We shot some scenes with a DeLorean, which was fab – it felt really Eighties. There is nothing more Eighties than that car. It’s just like the car in Back To The Future.
Alex has some fabulous outfits. Did you wear anything similar in the Eighties?
I remember my sister wearing a denim boiler suit and I had an all-in-one – mine was more Grace Jones. I remember a mass of different colour denims all being worn at the same time. I recall having a perm quite young and wearing terrible electric blue leather, it was so bad. There was nothing classy about me or the Eighties in general.
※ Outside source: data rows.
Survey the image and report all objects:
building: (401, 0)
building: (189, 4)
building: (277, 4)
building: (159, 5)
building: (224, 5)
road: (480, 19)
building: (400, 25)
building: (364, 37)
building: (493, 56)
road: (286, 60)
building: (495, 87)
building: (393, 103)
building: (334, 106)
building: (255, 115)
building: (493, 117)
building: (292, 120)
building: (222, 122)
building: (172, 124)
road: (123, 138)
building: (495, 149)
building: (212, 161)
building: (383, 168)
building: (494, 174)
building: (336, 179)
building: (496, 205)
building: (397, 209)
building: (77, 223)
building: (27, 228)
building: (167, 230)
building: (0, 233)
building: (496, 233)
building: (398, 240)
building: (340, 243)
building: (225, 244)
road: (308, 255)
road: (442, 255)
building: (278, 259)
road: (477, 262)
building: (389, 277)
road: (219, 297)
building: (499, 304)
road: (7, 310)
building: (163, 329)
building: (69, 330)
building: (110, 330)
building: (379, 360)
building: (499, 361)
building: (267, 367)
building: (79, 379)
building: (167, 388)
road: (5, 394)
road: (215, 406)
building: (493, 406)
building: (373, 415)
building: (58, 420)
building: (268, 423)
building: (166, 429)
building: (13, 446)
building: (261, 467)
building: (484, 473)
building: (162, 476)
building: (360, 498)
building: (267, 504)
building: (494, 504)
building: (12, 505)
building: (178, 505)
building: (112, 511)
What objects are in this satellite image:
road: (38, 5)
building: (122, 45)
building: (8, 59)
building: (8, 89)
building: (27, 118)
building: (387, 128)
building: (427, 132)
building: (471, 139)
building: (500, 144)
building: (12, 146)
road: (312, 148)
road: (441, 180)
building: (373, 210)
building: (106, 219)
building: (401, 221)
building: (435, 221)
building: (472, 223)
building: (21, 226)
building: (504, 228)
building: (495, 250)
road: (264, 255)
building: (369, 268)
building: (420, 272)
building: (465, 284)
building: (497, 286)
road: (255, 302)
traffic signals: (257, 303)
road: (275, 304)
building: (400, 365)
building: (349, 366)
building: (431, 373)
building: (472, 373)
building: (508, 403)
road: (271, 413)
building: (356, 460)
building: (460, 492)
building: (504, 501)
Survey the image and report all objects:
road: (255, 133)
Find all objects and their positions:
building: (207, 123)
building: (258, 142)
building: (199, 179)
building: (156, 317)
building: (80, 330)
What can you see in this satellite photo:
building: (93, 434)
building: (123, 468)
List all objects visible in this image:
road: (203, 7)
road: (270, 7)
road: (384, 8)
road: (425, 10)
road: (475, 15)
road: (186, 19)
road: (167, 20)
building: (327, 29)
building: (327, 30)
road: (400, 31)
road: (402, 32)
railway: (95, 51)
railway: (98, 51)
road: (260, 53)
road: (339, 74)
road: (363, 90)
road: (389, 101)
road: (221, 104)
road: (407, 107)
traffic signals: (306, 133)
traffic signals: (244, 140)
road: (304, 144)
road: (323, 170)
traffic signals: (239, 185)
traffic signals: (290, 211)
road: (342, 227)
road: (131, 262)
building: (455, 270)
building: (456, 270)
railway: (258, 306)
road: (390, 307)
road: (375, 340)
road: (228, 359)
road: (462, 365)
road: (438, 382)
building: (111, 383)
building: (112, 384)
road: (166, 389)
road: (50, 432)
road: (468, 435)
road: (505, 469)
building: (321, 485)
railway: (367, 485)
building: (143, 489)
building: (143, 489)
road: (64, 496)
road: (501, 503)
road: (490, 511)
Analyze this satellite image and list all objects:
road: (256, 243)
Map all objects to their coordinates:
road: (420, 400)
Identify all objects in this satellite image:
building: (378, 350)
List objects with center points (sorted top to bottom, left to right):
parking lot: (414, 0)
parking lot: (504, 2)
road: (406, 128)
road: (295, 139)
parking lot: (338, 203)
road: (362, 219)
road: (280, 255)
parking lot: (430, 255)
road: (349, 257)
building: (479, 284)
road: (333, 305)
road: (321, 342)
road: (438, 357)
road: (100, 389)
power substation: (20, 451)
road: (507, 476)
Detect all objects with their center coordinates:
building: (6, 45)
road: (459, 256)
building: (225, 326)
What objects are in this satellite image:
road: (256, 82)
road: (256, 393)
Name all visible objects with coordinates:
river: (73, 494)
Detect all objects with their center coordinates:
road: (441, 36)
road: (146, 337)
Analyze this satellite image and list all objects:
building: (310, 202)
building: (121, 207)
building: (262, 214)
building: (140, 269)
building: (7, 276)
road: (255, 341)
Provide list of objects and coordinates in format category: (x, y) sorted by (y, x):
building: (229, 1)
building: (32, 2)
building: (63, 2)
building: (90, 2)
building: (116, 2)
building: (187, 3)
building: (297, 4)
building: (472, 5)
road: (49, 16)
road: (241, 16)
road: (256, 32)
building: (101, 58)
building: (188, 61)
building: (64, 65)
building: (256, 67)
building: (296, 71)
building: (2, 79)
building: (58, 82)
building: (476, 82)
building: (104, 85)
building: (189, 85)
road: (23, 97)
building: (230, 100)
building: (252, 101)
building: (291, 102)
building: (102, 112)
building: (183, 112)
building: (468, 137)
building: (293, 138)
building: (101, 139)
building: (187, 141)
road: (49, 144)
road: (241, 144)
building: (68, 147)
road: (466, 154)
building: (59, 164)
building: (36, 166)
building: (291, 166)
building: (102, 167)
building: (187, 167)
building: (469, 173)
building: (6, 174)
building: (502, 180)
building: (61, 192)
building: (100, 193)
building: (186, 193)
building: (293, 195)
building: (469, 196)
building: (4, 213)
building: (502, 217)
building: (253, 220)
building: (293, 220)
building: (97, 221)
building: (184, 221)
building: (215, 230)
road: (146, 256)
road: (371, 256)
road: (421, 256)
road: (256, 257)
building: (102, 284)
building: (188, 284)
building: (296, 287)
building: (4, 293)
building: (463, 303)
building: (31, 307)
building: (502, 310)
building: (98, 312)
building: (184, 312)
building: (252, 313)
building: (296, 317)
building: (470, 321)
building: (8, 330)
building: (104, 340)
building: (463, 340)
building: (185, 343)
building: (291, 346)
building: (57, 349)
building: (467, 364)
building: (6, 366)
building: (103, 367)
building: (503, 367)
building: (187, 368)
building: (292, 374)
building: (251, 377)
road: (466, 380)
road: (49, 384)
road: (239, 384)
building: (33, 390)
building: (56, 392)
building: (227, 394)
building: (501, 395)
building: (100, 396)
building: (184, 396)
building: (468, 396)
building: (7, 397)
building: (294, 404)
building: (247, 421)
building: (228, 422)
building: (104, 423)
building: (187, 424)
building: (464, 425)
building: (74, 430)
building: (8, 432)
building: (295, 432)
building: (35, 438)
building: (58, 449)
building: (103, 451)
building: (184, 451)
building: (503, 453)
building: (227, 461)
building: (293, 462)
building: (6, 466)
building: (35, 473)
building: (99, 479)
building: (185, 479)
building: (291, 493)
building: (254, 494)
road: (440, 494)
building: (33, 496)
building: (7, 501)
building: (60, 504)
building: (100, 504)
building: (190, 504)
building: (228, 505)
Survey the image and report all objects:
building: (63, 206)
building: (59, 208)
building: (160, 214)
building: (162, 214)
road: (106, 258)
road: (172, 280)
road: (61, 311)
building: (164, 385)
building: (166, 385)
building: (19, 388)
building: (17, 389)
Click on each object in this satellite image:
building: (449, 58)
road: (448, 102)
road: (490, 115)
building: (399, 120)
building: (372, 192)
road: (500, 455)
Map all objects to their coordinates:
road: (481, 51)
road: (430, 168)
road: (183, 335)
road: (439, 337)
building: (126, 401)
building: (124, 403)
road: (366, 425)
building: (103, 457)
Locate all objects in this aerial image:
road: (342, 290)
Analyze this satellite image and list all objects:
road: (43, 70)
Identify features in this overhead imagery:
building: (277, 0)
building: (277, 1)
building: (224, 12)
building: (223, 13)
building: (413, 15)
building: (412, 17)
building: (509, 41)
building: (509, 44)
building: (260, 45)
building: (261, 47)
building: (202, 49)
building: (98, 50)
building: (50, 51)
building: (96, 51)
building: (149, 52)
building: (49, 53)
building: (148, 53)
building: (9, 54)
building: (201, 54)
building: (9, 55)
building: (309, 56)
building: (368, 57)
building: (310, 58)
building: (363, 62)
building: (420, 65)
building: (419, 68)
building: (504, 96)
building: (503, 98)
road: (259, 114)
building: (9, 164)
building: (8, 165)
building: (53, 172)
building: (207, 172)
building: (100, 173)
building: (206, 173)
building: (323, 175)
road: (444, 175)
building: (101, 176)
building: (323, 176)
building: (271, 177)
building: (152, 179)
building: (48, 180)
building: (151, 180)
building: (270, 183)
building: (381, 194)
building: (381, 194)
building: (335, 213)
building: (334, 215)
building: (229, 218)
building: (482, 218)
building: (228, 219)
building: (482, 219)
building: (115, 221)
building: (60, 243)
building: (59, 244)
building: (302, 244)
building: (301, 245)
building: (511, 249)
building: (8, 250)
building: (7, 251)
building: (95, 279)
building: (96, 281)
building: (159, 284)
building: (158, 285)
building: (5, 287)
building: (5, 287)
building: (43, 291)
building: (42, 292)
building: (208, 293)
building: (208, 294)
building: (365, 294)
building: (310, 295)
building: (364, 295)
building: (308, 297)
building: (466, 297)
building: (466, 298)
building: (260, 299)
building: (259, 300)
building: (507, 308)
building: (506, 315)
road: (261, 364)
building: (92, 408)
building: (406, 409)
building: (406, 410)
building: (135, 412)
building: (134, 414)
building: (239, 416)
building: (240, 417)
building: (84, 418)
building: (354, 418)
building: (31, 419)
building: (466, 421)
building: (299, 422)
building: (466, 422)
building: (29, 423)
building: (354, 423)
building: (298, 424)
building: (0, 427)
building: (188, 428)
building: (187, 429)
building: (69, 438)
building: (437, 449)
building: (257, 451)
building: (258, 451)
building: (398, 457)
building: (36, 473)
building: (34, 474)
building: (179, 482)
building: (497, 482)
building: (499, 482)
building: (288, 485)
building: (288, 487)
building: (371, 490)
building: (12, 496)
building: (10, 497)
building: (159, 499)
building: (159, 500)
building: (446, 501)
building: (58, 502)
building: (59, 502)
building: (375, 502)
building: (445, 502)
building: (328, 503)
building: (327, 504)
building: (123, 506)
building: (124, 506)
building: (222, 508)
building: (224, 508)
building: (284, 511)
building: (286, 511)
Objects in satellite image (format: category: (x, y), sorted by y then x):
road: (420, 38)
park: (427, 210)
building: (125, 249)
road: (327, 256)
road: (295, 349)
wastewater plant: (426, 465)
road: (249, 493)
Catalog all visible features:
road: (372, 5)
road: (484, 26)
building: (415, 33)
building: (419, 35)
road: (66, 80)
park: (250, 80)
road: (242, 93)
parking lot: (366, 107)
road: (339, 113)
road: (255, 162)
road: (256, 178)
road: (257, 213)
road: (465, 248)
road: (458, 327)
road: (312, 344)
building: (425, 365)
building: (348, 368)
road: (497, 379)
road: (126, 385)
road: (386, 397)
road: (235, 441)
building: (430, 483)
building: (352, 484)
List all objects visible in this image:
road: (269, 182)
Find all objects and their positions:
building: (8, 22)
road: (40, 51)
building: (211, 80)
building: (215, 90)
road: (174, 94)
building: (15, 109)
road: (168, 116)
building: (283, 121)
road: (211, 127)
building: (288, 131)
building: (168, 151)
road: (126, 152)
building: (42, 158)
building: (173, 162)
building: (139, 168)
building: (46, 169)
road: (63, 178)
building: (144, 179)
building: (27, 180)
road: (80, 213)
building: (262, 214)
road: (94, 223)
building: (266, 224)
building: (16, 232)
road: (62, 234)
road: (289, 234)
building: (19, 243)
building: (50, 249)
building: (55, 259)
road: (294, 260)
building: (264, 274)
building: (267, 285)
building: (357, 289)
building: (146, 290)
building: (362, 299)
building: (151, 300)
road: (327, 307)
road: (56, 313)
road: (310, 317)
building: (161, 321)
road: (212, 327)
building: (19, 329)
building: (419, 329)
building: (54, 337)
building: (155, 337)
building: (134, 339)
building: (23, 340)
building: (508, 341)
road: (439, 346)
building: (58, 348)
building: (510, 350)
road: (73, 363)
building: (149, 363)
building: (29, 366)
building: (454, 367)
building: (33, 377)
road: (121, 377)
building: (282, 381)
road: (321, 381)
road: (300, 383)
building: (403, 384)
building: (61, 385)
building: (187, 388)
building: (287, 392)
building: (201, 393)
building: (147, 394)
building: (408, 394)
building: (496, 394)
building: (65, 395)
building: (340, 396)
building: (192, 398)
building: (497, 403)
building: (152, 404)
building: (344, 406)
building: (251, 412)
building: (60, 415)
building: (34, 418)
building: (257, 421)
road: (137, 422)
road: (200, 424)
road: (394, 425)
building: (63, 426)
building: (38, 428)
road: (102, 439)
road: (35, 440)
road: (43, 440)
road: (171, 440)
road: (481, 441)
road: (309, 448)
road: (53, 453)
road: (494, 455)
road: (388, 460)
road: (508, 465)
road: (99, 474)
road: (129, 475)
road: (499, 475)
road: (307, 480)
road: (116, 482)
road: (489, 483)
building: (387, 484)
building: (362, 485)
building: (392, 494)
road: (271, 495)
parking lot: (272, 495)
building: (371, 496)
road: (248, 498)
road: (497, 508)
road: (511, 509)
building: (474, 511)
However, it was great fun and it’s always a pleasure to dress as Alex in the morning!
Is Alex’s style anything like your own?
I get to wear some Agent Provocateur underwear, that’s not too bad. It’s a kind of red basque-type thing, but that’s not in vision for very long. There is a bright, bright blue shirt that’s actually quite fun, but there’s nothing that I’d wear personally.
The series features the iconic Blitz Club. Was it fun to recreate and even have Steve Strange in to provide the music?
It was amazing. I used to go clubbing in the Nineties a fair bit and I remember Steve being on the door of a club [The Emporium, Kingly Street], but not really knowing who he was or how brilliant he was. It was great to have Steve in; it all works really well, it looks really great.
HRH Prince Charles and Lady Diana Spencer’s wedding provides the backdrop for episode two. What are your memories of the “Big Day”?
I remember people talking about the dress and the train and, being a girl, I was interested in a [future] Princess getting married. I seem to remember it was all about her, rather than it being about the Royals or someone marrying the future King. It was about a Princess and her dress!
What are your most vivid memories of the early Eighties?
I was five or six, so I don’t really have an enormous amount of memories of that time. Lace being worn in your hair and Madonna was much more my Eighties, which was slightly later down the line. I had a pair of awful, huge, hi-tech trainers; that wasn’t a good look so I don’t miss any of it, I have to say.